── SUPPLIED RECORDS
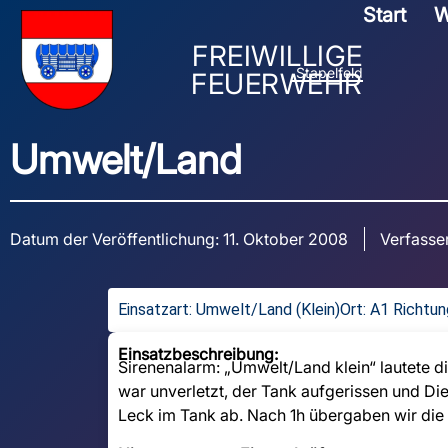
Start
W
FREIWILLIGE
Stapelfeld
FEUERWEHR
Umwelt/Land
Datum der Veröffentlichung:
11. Oktober 2008
Verfasser
Einsatzart:
Umwelt/Land (Klein)
Ort: A1 Richtu
Einsatzbeschreibung:
Sirenenalarm: „Umwelt/Land klein“ lautete 
war unverletzt, der Tank aufgerissen und Dies
Leck im Tank ab. Nach 1h übergaben wir die U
────
The lines to reproduce run from the one that contains "11. Oktober 2008" through the last line above; copy them exactly.

11. Oktober 2008
Verfasser
Einsatzart:
Umwelt/Land (Klein)
Ort: A1 Richtu
Einsatzbeschreibung:
Sirenenalarm: „Umwelt/Land klein“ lautete 
war unverletzt, der Tank aufgerissen und Dies
Leck im Tank ab. Nach 1h übergaben wir die U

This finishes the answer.